If you’re into tech and hang out on LinkedIn or Twitter, you’ve probably heard of Omri Hurwitz. The Israeli Tech Marketer constantly promotes his client startups, while providing commentary and analysis on all things tech, especially when it comes to PR or how tech journalism should evolve. “I think now the tech community finally understands how funding announcements don’t tell the whole story.” Hurwitz says, “Additionally, private valuations only matter to VCs who want to sell secondary stocks. Most tech people shouldn’t care how much a startup has raised; they should care about product, service and the ability to build a real profitable business. “.

In recent months, we’ve seen more and more people on Twitter talking about the huge wake-up call the tech industry is getting. Also, it’s very evident how Tech publications like Hackernoon, which are more tech-focused, are growing their audience over their competitors, which is a strong indication that technologists actually want to read about Tech, not just about private sites. ratings.

“The idea of ​​private valuations is ridiculous. It’s just built by analysts with an agenda. It’s just a guessing game. If you’re pre-IPO, that’s another thing, and that valuation before the IPO is done by the institutional anyway.” When asked about PR alternatives to funding announcements, Hurwitz said, “Deep tech product articles, strong thought leadership, commentary on market trends. There really are huge opportunities to offer credibility and authority. I think too many startups think that if they don’t have funding announcement type news, they won’t get media coverage. But you don’t need a funding announcement to dominate with thought leadership.
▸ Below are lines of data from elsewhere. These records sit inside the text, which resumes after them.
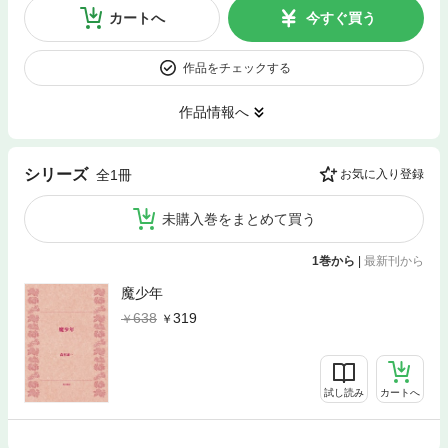
カートへ
今すぐ買う
作品をチェックする
作品情報へ
シリーズ
全1冊
お気に入り登録
未購入巻をまとめて買う
1巻から
|
最新刊から
魔少年
638
319
試し読み
カートへ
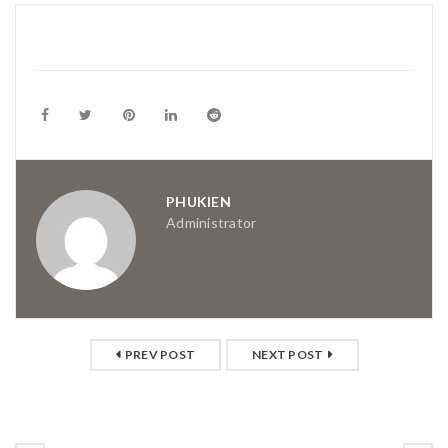
PHUKIEN
Administrator
PREV POST
NEXT POST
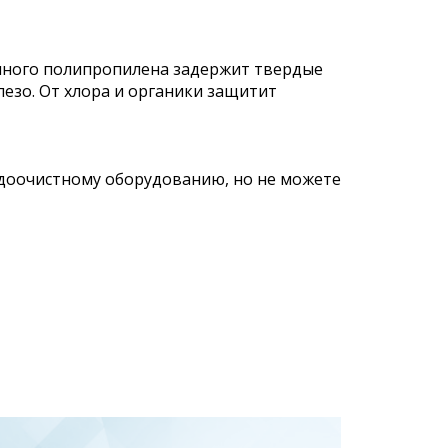
нного полипропилена задержит твердые
лезо. От хлора и органики защитит
одоочистному оборудованию, но не можете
It’s very obvious that Hurwitz is passionate about this; he continues to show examples, case studies and analytical statistics to prove his point. “I can talk about it all day,” he says, “We built our innovative PR agency on those principles.”

Hurwitz’s PR agency works with some of the most talked about startups in the ecosystem. Hurwitz says their data-driven philosophy helps them amplify the reach and authority of their clients in ways the industry has never seen before.

Hurwitz also writes for high profile publications like Entrepreneur, Forbes, Yahoo Finance and others and says that when he pitches stories to his colleagues, he can easily tell how hungry they are for real tech stories. “What do you think a tech reporter signed up for the job to be able to put out some kind of press release? Well, maybe some are like that, but let me tell you this: a lot of tech writers want to write something really deep. and valuable, and these days if they see their editors being too strict, they just go to Substack and publish what they want, when they want.”

The independent creator economy has really grown and platforms like Substack have, in a way, decentralized the publishing of media. Audiences seem to rely more on independent creators they trust than on agenda-laden, politically-oriented media publications. “Look, it’s not just Substack. There are posts that try to think outside the box. Look at New York Tech Media, yes, they’re sponsoring my video show, and yes, I might be biased by mentioning them, but they let me do the interviews exactly how I want to do them. They trust that I know what my audience wants.